Problem:
Continue the issue thread about adding a tagChip color to the top-level MUI theme, picking up after its last comment.

-- Provided passage follows --

Closed codyswanner closed 2 months ago

codyswanner commented 3 months ago

In Tag.js, a custom theme is being created to display tags in the Chip component. This custom theme overrides the default primary color to make this new color available to the chip. Is it possible, instead of creating a new theme, to simply add a 'tagChip' color to the existing top-level theme?

From Tag.js, currently:

const chipTheme = createTheme({
      palette: {
        primary: {
          main: alpha('#333333', 0.6),
        },
      }
    });
    return (
      <ThemeProvider theme={chipTheme}>
        <Chip color='primary' label={<TagLabel tagName={tagName}/>}/>
      </ThemeProvider>
    );

My idea would be something like this:

// App.js

const theme = createTheme({
    palette: {
      background: {
        default: '#666666',
      },
      tagChip: {
        primary: 'alpha(#333333, 0.6)'
      },
    },
    // other pieces of theme here
    }
  });

----------------------------------------------------------

// Tag.js, no createTheme anymore

return (
      <ThemeProvider theme={chipTheme}>
        <Chip color='tagChip.primary' label={<TagLabel tagName={tagName}/>}/>
      </ThemeProvider>
);
codyswanner commented 2 months ago

No, it's not possible, because MUI is fucking ridiculous. I don't even know if this is a problem with naming, format, some kind of dumb JS-to-CSS translation thing (the theme object rejects the name tag-chip as invalid which is fair enough, but I get wildly different (and irritatingly useless) errors from the component when I try tagChip vs tag-chip), and as is par for the course for MUI styling, I struggle to find good information on how to make anything beyond the most basic customizations, because whoever writes their docs doesn't seem to have a grasp of the concept that I'm reading this page because I DON'T KNOW, so you need to EXPLAIN things to me, not put up a single, incredibly narrow example and say "good luck!"

-- Provided passage concluded --
-- Data section follows --

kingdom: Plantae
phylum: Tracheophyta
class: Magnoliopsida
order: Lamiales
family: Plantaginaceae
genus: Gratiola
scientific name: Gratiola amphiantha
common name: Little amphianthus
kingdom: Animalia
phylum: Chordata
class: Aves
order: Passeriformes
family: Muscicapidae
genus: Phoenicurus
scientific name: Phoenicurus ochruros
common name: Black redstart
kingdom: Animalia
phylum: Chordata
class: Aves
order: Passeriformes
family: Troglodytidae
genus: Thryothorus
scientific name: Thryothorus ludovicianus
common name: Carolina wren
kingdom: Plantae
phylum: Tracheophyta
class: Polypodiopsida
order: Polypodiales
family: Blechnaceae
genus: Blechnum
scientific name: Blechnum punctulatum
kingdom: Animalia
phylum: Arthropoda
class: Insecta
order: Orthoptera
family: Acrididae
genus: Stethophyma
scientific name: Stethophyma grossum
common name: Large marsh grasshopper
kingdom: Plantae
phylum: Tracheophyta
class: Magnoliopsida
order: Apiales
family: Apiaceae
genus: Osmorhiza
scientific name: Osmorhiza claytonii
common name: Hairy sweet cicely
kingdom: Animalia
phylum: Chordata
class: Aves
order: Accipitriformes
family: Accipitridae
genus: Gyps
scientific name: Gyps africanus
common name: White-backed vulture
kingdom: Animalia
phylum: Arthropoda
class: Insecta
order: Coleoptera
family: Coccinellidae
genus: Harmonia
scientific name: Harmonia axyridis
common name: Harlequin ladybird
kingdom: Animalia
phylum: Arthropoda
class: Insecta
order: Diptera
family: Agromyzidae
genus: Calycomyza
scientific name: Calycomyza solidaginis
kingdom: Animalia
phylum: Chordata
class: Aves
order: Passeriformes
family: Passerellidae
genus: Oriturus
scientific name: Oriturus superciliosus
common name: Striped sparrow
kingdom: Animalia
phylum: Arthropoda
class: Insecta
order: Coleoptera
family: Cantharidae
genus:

-- Data section concluded --

Expected answer:
But anyways, resentments against MUI aside... This is more trouble than it's worth, and having the theme close by to edit has it's advantages (although if user customization of themes ever comes into play, that may flip back around). However, I did find that both Tag.js and ExcessTag.js are using this same structure (I think literally copy-pasted), so maybe moving it up one level and passing the same theme to both of them would be an easy and worthwhile improvement. See #137 that supersedes this issue.